Trombocytopathie

Als je trombocytopathie hebt, werken je bloedplaatjes minder goed. Als je er niet veel last van hebt, dan heb je een milde vorm. Als je een ernstige vorm hebt, heb je er veel last van. Je bloedplaatjes kunnen een beschadiging of gat in je vaatwand niet goed dichten, waardoor je langer doorbloedt en meer bloed verliest. Je hebt dan een verhoogde bloedingsneiging.

Je kunt een ernstige aangeboren vorm van trombocytopathie hebben, zoals de ziekte van Glanzmann of het syndroom van Bernard-Soulier, maar je kunt ook een verworven (niet aangeboren) trombocytopathie krijgen, bijvoorbeeld door medicijnengebruik of een ziekte (zoals een leveraandoening of uremie).

De ziekte van Glanzmann is een aangeboren vorm van trombocytopathie, je wordt er dus mee geboren. Het is een zeldzame aandoening. Als je de ziekte van Glanzmann hebt, werken je bloedplaatjes niet goed. Ze kunnen zich niet aan elkaar vasthechten, waardoor er geen korstje wordt gemaakt als je een wond hebt. De bloedstolling komt zo niet op gang en de wond blijft doorbloeden. De ziekte, die zowel bij jongens als bij meisjes voorkomt, ontstaat door een foutje in je erfelijk materiaal, een mutatie in een gen.

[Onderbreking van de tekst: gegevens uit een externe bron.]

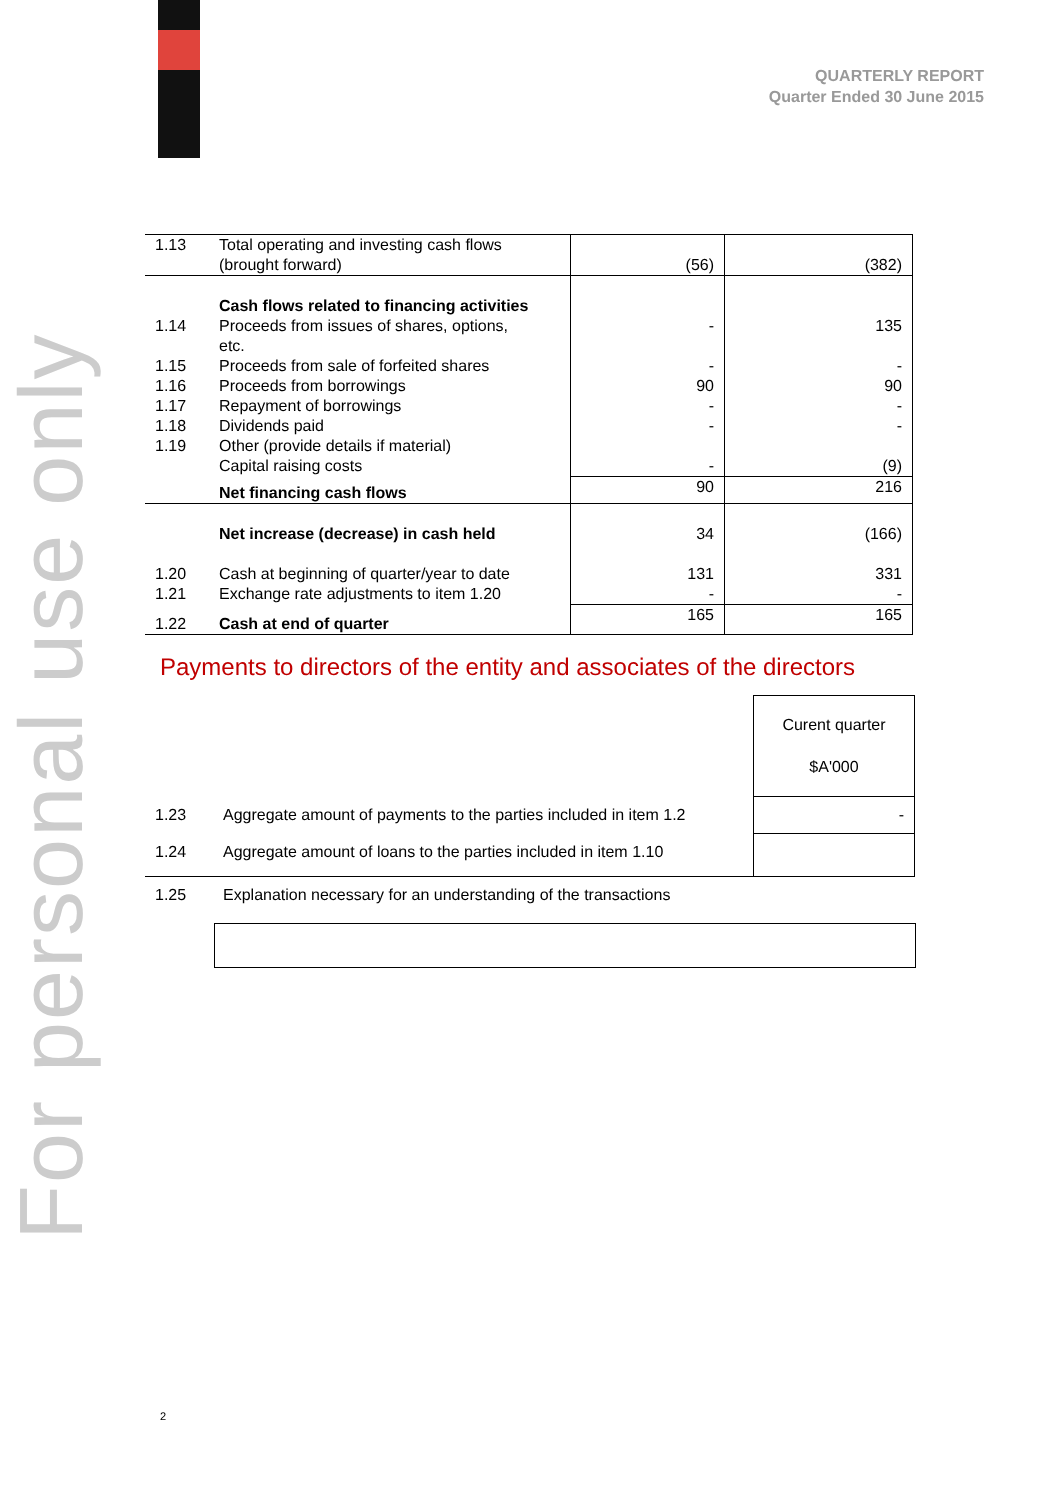QUARTERLY REPORT
Quarter Ended 30 June 2015
For personal use only
| 1.13 | Total operating and investing cash flows (brought forward) | (56) | (382) |
| 1.14 1.15 1.16 1.17 1.18 1.19 | Cash flows related to financing activities Proceeds from issues of shares, options, etc. Proceeds from sale of forfeited shares Proceeds from borrowings Repayment of borrowings Dividends paid Other (provide details if material) Capital raising costs | - - 90 - - - | 135 - 90 - - (9) |
| | Net financing cash flows | 90 | 216 |
| 1.20 1.21 | Net increase (decrease) in cash held Cash at beginning of quarter/year to date Exchange rate adjustments to item 1.20 | 34 131 - | (166) 331 - |
| 1.22 | Cash at end of quarter | 165 | 165 |
Payments to directors of the entity and associates of the directors
| | | Curent quarter $A'000 |
| 1.23 | Aggregate amount of payments to the parties included in item 1.2 | - |
| 1.24 | Aggregate amount of loans to the parties included in item 1.10 | |
| 1.25 | Explanation necessary for an understanding of the transactions | |
2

Het syndroom van Bernard-Soulier is een aangeboren vorm van trombocytopathie, je wordt er dus mee geboren. Het is een zeldzame aandoening. Als je het syndroom van Bernard-Soulier hebt, heb je niet alleen te weinig bloedplaatjes, ze zijn ook nog eens erg groot en werken niet goed. Ze kunnen zich niet aan elkaar vasthechten, waardoor er geen korstje wordt gemaakt als je een wond hebt. De bloedstolling komt zo niet op gang en de wond blijft doorbloeden. De ziekte, die zowel bij jongens als bij meisjes voorkomt, ontstaat ook door een foutje in je erfelijk materiaal, een mutatie in een gen. Er zijn enkele mutaties bekend die het syndroom kunnen veroorzaken.

Komt ernstige trombocytopathie ook voor bij jonge kinderen?

Jazeker. De ziekte van Glanzmann bijvoorbeeld is een heel zeldzame trombocytopathie die aangeboren is. Er zijn maar twintig tot dertig patiënten in Nederland, zowel kinderen als volwassenen. Bij deze ziekte ontbreken de glycoproteïnen die de bloedplaatjes aan het fibrinogeen koppelen. Fibrinogeen is heel belangrijk in de tweede stap van de stolling, het gaat namelijk als een soort ducttape over het gemaakte stolsel heen. Bij de ziekte van Glanzmann valt de koppeling tussen de primaire en de secundaire stollingsfase weg, en dat is een heel belangrijke stap. Als je deze ziekte hebt, heb je zo veel bloedingsklachten dat de diagnose vaak al jong duidelijk wordt. Het aantal bloedplaatjes is meestal normaal.

Andere ernstige trombocytopathieën?

Een andere zeldzame trombocytopathie is het syndroom van Bernard-Soulier. Dan ontbreken de glycoproteïnen die de bloedplaatjes aan de von willebrandfactor koppelen waardoor je veel bloedingsklachten krijgt omdat von willebrandfactor als een soort ‘lijm’ tussen de bloedplaatjes en het gat in het bloedvat kruipt. Deze kinderen hebben vaak ook jong al ernstige bloedingsklachten. Naast de trombocytopathie hebben kinderen met het syndroom van Bernard-Soulier ook bijna altijd een mild tot matig ernstig verlaagd aantal bloedplaatjes.

Elise Huisman, kinderhematoloog en transfusiespecialist in Erasmus MC Sophia kinderziekenhuis en Sanquin.

Waar kun je last van hebben bij trombocytopathie?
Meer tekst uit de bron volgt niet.